Material shown Start Marker

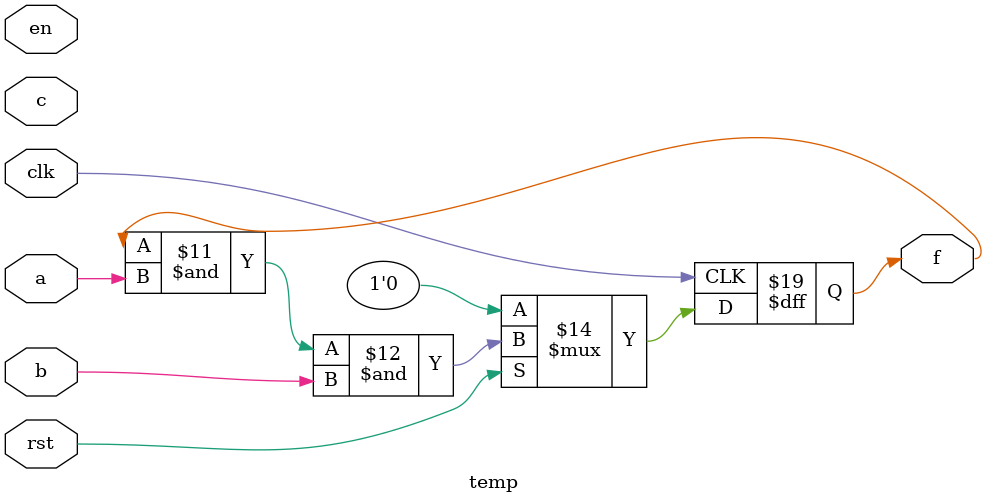
<source format=v>
module temp(clk,rst,en,a,b,c,f);
input  a,b,c;
output reg  f;
input clk,rst,en;
reg  d;

always@(posedge clk)
begin
    if(!rst)
        d <= 0;
    else
        begin
            d <= a ^ b | c ^ a;
            d <= d + (b | c);
        end
end

always@(posedge clk)
begin
    if(!rst)
        f <= 0;
    else
        begin
            f <= d + 1;
            f <= f & a & b;
        end

end
endmodule

</source>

Material shown End Marker

— Work request —
Please return the full listing word for word, but without any pictures.

— Answer area —
<source format=v>
module temp(clk,rst,en,a,b,c,f);
input  a,b,c;
output reg  f;
input clk,rst,en;
reg  d;

always@(posedge clk)
begin
    if(!rst)
        d <= 0;
    else
        begin
            d <= a ^ b | c ^ a;
            d <= d + (b | c);
        end
end

always@(posedge clk)
begin
    if(!rst)
        f <= 0;
    else
        begin
            f <= d + 1;
            f <= f & a & b;
        end

end
endmodule

</source>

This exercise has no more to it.